Intended for healthcare professionals

Rapid response to:

Clinical Review

Management of the severely malnourished child: perspective from developing countries

BMJ 2003; 326 doi: https://doi.org/10.1136/bmj.326.7381.146 (Published 18 January 2003) Cite this as: BMJ 2003;326:146

Rapid Response:

This could be "failure to thrive" due to low DHEA

(My explanation of "failure to thrive" may be a part of this (below).
This may be due to insufficient DHEA. It is noteworthy that DHEA is known
to provide protection from infections of all kinds. Low DHEA may explain
the increased infections in these children as well as other pathologies.)

Possible Explanation of “Failure to Thrive”
Infants May Have a Reduced “Melatonin – DHEA Cycle”

It is my hypothesis that melatonin and dehydroepiandrosterone (DHEA)
were involved in evolution of mammals (Rivista di Biologia / Biology Forum
2001; 94: 177-184) and humans (Rivista di Biologia / Biology Forum 2001;
94: 345-362). This is derived from my principal hypothesis that DHEA
optimizes transcription and replication of DNA and, therefore, DHEA may
have been involved in evolution of eukaryotes. It is my opinion that
melatonin and DHEA directly affect each others’ production and release and
this cycle determine our circadian rhythms (the melatonin – DHEA cycle,
1997). DHEA and melatonin are directly involved in the growth and
development and maintenance of all tissues. Therefore, I suggest the
syndrome of poor growth and development of infants called “failure to
thrive” may result from disruption of this cycle. The fact that attention
and contact ameliorates “failure to thrive” infants may be due to
promotion of the melatonin – DHEA cycle.

Studies link melatonin with infant growth and development. “6-
sulfatoxymelatonin [the melatonin metabolite excreted in urine] levels at
16 weeks of age were significantly lower in infants with abnormal vs
normal development at 3 months of age (7.27 + 1.44 vs 7.97 + 1.06, p =
0.05) as well as at 6 months of age (7.15 + 1.29 vs 7.95 + 1.10, p =
0.04). no other significant relation was evident among growth, perinatal
complications, medical problems, and 6-sulfatoxymelatonin excretion at 8
weeks of age and at 16 weeks of age. low melatonin excretion in the first
weeks of life correlates with delayed psychomotor achievements at 3 and 6
months of age. this association suggests a causal or predictive link
between melatonin and neurodevelopment in infants.” (Pediatr Neurol 2002
May;26(5):379-82). “Massage therapy” by mothers of normal infants
significantly increased melatonin production. “At 12 weeks, nocturnal 6-
sulphatoxymelatonin excretions were significantly higher in the treated
infants (1346.38 +/- 209.40 &mgr;g/night vs 823.25 +/- 121.25
&mgr;g/night, respectively; <.05). (J Dev Behav Pediatr 2002
Dec;23(6):410-415). It is known that maternal touch is lacking in
“failure to thrive” infants” (J Am Acad Child Adolesc Psychiatry 1994
Oct;33(8):1098-105). I suggest melatonin is directly involved in normal
development of infants and may be part of the mechanism that is lacking in
reduced maternal touching in “failure to thrive infants”

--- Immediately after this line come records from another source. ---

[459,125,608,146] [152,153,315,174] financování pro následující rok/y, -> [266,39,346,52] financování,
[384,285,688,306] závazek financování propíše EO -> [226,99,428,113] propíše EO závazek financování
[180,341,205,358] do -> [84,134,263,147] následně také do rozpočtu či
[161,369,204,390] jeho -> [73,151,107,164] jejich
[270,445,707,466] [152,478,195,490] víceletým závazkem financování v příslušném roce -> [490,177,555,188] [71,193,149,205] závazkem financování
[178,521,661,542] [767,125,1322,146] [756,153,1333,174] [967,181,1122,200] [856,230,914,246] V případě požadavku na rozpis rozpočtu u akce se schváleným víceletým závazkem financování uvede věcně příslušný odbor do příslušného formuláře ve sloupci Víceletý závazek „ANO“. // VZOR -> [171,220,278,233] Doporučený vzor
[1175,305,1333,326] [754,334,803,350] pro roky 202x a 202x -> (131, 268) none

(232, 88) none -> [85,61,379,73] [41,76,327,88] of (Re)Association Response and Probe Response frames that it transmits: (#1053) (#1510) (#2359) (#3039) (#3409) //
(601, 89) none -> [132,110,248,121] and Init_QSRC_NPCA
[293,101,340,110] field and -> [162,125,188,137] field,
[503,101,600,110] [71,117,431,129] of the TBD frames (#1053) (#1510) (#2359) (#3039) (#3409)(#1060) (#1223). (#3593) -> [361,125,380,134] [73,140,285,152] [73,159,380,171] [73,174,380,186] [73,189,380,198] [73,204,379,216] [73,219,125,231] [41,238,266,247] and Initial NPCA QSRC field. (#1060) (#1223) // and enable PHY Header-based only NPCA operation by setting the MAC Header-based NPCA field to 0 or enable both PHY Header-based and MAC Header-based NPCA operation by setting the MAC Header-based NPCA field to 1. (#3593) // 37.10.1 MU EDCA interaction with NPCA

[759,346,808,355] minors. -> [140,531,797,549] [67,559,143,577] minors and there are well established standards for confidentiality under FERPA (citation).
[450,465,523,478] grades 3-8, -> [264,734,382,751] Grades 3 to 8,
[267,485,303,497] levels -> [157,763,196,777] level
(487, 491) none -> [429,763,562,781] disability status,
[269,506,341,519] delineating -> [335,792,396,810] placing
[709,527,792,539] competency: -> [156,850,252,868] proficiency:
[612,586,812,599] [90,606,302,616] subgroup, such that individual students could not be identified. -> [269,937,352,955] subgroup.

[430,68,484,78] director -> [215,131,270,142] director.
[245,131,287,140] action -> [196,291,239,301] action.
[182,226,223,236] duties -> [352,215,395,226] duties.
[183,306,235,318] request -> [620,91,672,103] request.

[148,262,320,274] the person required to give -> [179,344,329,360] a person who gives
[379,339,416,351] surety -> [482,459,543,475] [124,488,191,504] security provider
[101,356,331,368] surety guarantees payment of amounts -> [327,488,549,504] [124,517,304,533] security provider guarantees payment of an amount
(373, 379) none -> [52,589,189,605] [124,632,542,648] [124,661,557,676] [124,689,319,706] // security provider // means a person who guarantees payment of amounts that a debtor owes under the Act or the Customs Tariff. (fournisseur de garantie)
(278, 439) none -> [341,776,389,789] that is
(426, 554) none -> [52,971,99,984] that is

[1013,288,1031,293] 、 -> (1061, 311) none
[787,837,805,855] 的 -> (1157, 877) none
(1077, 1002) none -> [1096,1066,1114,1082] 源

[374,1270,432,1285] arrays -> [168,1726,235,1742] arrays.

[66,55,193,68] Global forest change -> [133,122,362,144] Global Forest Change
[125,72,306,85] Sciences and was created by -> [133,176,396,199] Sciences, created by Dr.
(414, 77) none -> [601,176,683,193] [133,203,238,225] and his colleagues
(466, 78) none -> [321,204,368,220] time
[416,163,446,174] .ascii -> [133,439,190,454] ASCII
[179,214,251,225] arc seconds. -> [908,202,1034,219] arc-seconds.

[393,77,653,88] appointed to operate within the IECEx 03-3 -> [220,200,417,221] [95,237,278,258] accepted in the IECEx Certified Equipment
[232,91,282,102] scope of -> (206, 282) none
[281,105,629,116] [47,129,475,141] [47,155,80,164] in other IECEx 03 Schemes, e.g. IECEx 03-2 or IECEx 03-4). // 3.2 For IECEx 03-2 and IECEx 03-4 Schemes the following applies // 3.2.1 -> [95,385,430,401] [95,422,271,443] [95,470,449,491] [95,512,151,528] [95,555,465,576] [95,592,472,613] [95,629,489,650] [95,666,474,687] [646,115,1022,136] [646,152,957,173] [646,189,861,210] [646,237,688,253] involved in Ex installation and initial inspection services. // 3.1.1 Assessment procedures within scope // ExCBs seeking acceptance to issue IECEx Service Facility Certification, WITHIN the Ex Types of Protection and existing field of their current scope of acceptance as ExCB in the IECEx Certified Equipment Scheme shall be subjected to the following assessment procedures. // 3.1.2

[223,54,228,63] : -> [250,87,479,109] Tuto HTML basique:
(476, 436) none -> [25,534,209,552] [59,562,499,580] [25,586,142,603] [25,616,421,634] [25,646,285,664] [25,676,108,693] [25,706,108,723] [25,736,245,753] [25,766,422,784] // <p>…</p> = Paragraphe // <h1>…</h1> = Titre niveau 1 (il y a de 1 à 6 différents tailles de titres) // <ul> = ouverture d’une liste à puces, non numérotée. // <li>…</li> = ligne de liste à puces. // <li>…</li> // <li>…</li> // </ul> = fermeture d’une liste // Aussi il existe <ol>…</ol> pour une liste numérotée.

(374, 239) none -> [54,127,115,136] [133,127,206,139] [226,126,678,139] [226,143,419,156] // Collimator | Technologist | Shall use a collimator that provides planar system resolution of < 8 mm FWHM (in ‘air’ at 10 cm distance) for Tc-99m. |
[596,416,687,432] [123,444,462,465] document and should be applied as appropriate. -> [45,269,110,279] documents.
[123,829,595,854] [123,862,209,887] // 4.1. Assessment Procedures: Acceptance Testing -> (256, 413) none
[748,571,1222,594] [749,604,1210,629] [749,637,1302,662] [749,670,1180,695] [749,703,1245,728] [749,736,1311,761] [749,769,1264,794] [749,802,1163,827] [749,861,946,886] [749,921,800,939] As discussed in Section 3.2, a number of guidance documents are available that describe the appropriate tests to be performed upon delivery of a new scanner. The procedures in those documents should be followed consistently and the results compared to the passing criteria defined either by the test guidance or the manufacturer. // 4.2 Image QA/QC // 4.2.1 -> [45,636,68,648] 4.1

It has been determined that DHEA-sulfate (DHEAS), the large,
background supply of DHEA, increases production of melatonin by rat pineal
glands (Steroids 2000 Sep;65(9):491-6) and that melatonin treatment
increases DHEAS (Neuroendocrinol Lett 2002 Apr;23 Suppl 1:17-9). This
supports the “melatonin – DHEA cycle,” which I suggest may be involved in
growth and development. DHEA is a mild androgenic, steroid hormone which
produces positive effects on many tissues. I suggest the positive effects
of touch on “failure to thrive” infants results from stimulation of the
melatonin – DHEA cycle. In some infants, failure of this cycle alone may
result in “failure to thrive” and attentive care, such as touching, may
not, alone, ameliorate this problem.

Competing interests:  
None declared

Competing interests: No competing interests

18 January 2003
James M. Howard
independent biologist
1037 North Woolsey Avenue, Fayetteville, Arkansas 72701-2046, U.S.A.